INPUT MATERIAL
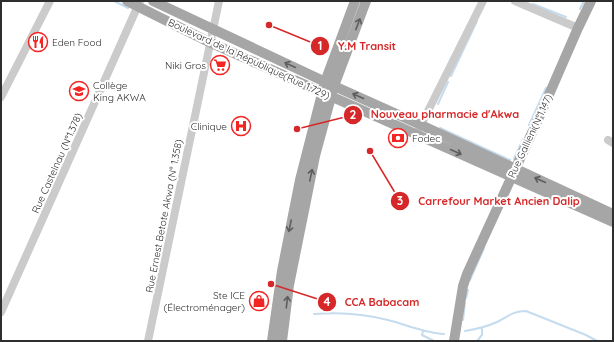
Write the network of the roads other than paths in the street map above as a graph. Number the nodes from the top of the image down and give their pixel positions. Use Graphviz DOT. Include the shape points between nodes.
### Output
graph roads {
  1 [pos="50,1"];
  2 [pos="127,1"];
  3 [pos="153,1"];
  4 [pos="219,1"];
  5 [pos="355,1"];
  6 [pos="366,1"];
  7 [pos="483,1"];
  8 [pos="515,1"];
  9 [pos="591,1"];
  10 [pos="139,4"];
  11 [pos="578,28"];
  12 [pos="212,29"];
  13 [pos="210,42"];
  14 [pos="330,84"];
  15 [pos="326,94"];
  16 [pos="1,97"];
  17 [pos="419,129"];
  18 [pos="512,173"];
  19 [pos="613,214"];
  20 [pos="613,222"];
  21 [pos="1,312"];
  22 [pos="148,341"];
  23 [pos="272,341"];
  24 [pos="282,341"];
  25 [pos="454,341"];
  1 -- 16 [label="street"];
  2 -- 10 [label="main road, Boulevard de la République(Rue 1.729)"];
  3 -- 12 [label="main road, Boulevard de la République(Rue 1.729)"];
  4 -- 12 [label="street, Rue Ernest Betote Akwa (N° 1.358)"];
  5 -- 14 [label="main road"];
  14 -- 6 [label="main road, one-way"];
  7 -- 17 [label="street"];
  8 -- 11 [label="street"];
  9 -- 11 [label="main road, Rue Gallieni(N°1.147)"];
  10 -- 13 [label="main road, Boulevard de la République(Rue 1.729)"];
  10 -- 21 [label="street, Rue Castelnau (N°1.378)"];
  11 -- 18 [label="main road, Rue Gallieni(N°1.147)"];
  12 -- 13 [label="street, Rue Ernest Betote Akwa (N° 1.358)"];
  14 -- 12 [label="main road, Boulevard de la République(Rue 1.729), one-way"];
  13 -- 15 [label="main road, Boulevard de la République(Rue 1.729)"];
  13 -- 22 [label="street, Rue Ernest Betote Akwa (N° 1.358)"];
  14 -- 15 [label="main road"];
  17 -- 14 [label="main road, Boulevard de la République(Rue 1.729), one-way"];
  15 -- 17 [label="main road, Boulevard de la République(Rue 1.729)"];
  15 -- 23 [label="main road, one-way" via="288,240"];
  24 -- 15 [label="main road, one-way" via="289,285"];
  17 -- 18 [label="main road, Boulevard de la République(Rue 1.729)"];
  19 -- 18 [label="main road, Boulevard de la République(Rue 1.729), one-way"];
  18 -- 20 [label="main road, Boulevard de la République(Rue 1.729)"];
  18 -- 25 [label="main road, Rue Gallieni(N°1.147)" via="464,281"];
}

WORK TO BE COMPLETED
The data above should be returned in full, exactly as written, apart from its images.

ANSWER TO THIS EXERCISE
Write the network of the roads other than paths in the street map above as a graph. Number the nodes from the top of the image down and give their pixel positions. Use Graphviz DOT. Include the shape points between nodes.
### Output
graph roads {
  1 [pos="50,1"];
  2 [pos="127,1"];
  3 [pos="153,1"];
  4 [pos="219,1"];
  5 [pos="355,1"];
  6 [pos="366,1"];
  7 [pos="483,1"];
  8 [pos="515,1"];
  9 [pos="591,1"];
  10 [pos="139,4"];
  11 [pos="578,28"];
  12 [pos="212,29"];
  13 [pos="210,42"];
  14 [pos="330,84"];
  15 [pos="326,94"];
  16 [pos="1,97"];
  17 [pos="419,129"];
  18 [pos="512,173"];
  19 [pos="613,214"];
  20 [pos="613,222"];
  21 [pos="1,312"];
  22 [pos="148,341"];
  23 [pos="272,341"];
  24 [pos="282,341"];
  25 [pos="454,341"];
  1 -- 16 [label="street"];
  2 -- 10 [label="main road, Boulevard de la République(Rue 1.729)"];
  3 -- 12 [label="main road, Boulevard de la République(Rue 1.729)"];
  4 -- 12 [label="street, Rue Ernest Betote Akwa (N° 1.358)"];
  5 -- 14 [label="main road"];
  14 -- 6 [label="main road, one-way"];
  7 -- 17 [label="street"];
  8 -- 11 [label="street"];
  9 -- 11 [label="main road, Rue Gallieni(N°1.147)"];
  10 -- 13 [label="main road, Boulevard de la République(Rue 1.729)"];
  10 -- 21 [label="street, Rue Castelnau (N°1.378)"];
  11 -- 18 [label="main road, Rue Gallieni(N°1.147)"];
  12 -- 13 [label="street, Rue Ernest Betote Akwa (N° 1.358)"];
  14 -- 12 [label="main road, Boulevard de la République(Rue 1.729), one-way"];
  13 -- 15 [label="main road, Boulevard de la République(Rue 1.729)"];
  13 -- 22 [label="street, Rue Ernest Betote Akwa (N° 1.358)"];
  14 -- 15 [label="main road"];
  17 -- 14 [label="main road, Boulevard de la République(Rue 1.729), one-way"];
  15 -- 17 [label="main road, Boulevard de la République(Rue 1.729)"];
  15 -- 23 [label="main road, one-way" via="288,240"];
  24 -- 15 [label="main road, one-way" via="289,285"];
  17 -- 18 [label="main road, Boulevard de la République(Rue 1.729)"];
  19 -- 18 [label="main road, Boulevard de la République(Rue 1.729), one-way"];
  18 -- 20 [label="main road, Boulevard de la République(Rue 1.729)"];
  18 -- 25 [label="main road, Rue Gallieni(N°1.147)" via="464,281"];
}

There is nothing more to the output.